CMS assigns LUTHERAN COMMUNITY HOME an overall rating of 5 out of 5 stars, which is considered much above average nationally. Within Indiana, this rating places the facility higher than 99% of the state's 100 nursing homes. This rating reflects solid performance across the metrics CMS uses to evaluate nursing home quality.

How is Lutheran Community Home Staffed?

CMS rates LUTHERAN COMMUNITY HOME's staffing level at 5 out of 5 stars, which is much above average compared to other nursing homes. Staff turnover is 33%, compared to the Indiana average of 46%. This relatively stable workforce can support continuity of care.

What Have Inspectors Found at Lutheran Community Home?

State health inspectors documented 15 deficiencies at LUTHERAN COMMUNITY HOME during 2022 to 2024. These included: 15 with potential for harm.

Who Owns and Operates Lutheran Community Home?

LUTHERAN COMMUNITY HOME is owned by a non-profit organization. Non-profit facilities reinvest revenue into operations rather than distributing to shareholders. The facility operates independently rather than as part of a larger chain.

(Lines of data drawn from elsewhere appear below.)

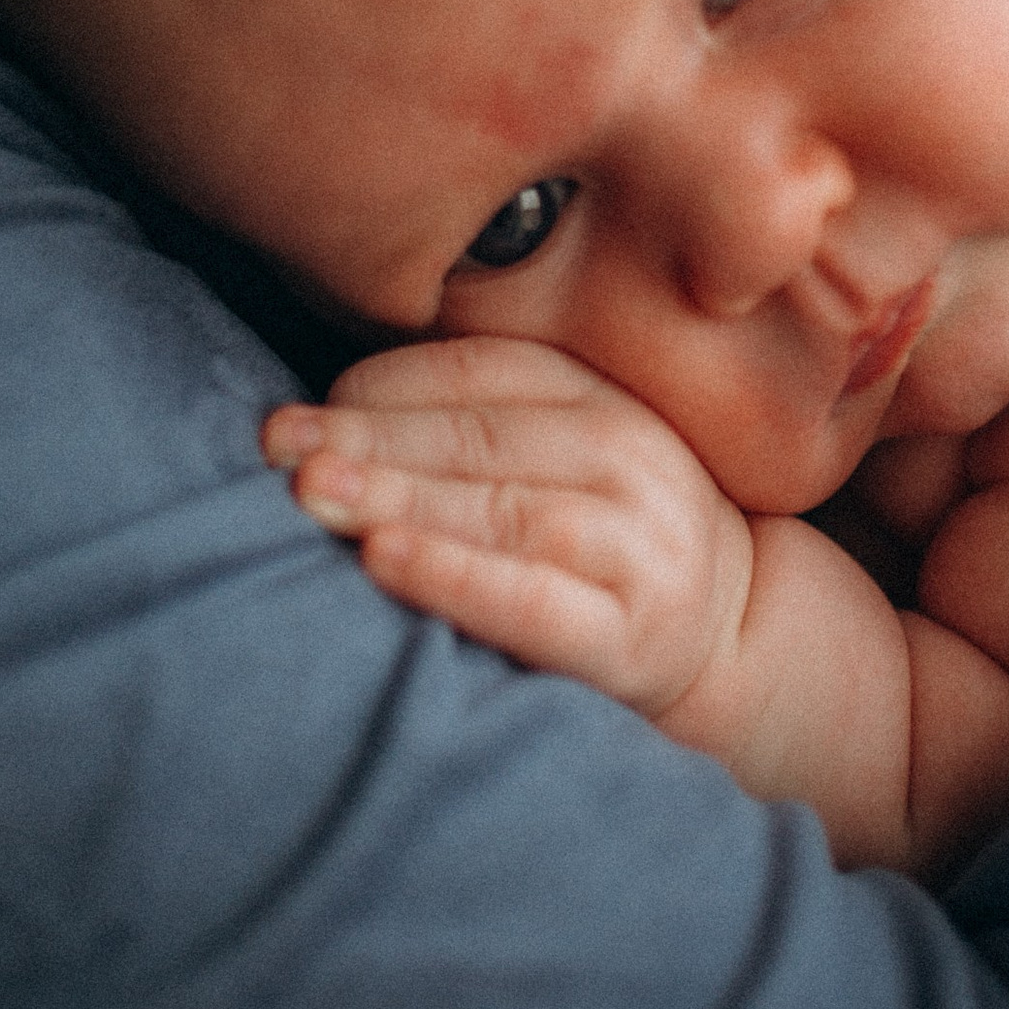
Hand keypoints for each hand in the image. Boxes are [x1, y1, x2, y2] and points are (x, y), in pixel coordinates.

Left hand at [262, 338, 754, 711]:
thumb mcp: (560, 455)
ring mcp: (637, 544)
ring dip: (399, 497)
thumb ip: (468, 427)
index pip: (478, 373)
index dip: (380, 387)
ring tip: (315, 494)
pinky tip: (386, 560)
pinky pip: (532, 599)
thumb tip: (320, 421)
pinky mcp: (632, 634)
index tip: (295, 416)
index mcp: (599, 396)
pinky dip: (455, 576)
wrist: (727, 635)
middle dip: (367, 441)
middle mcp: (626, 456)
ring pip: (502, 509)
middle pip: (477, 438)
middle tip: (281, 448)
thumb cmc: (602, 540)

With 95 certified beds and approximately 75 residents (about 79% occupancy), it is a smaller facility located in SEYMOUR, Indiana.

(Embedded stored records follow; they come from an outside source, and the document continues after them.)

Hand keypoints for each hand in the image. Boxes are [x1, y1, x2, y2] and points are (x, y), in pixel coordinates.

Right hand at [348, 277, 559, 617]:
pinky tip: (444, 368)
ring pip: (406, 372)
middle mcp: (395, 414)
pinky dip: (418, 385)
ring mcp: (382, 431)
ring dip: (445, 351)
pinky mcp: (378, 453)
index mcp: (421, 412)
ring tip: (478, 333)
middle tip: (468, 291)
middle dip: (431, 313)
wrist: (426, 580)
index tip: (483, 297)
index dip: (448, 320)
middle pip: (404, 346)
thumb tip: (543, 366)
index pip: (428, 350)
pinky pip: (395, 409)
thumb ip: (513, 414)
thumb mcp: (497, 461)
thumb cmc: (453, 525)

How Does Lutheran Community Home Compare to Other Indiana Nursing Homes?

Compared to the 100 nursing homes in Indiana, LUTHERAN COMMUNITY HOME's overall rating (5 stars) is above the state average of 3.1, staff turnover (33%) is significantly lower than the state average of 46%, and health inspection rating (4 stars) is above the national benchmark.

What Should Families Ask When Visiting Lutheran Community Home?

Based on this facility's data, families visiting should ask: "Can I visit during a mealtime to observe dining assistance and food quality?" "How do you handle medical emergencies, and what is your hospital transfer rate?" "Can I speak with family members of current residents about their experience?"

Is Lutheran Community Home Safe?

Based on CMS inspection data, LUTHERAN COMMUNITY HOME has a clean safety record: no substantiated abuse findings (meaning no confirmed cases of resident harm), no Immediate Jeopardy citations (the most serious violation level indicating risk of serious injury or death), and is not on the Special Focus Facility watch list (a federal program monitoring the lowest-performing 1% of nursing homes). The facility has a 5-star overall rating and ranks #1 of 100 nursing homes in Indiana. While no facility is perfect, families should still ask about staff-to-resident ratios and recent inspection results during their visit.

Do Nurses at Lutheran Community Home Stick Around?

LUTHERAN COMMUNITY HOME has a staff turnover rate of 33%, which is about average for Indiana nursing homes (state average: 46%). Moderate turnover is common in nursing homes, but families should still ask about staff tenure and how the facility maintains care continuity when employees leave.

Was Lutheran Community Home Ever Fined?

LUTHERAN COMMUNITY HOME has no federal fines on record. CMS issues fines when nursing homes fail to meet care standards or don't correct problems found during inspections. The absence of fines suggests the facility has either maintained compliance or corrected any issues before penalties were assessed. This is a positive indicator, though families should still review recent inspection reports for the full picture.

Is Lutheran Community Home on Any Federal Watch List?

LUTHERAN COMMUNITY HOME is not on any federal watch list. The most significant is the Special Focus Facility (SFF) program, which identifies the bottom 1% of nursing homes nationally based on persistent, serious quality problems. Not being on this list means the facility has avoided the pattern of deficiencies that triggers enhanced federal oversight. This is a positive indicator, though families should still review the facility's inspection history directly.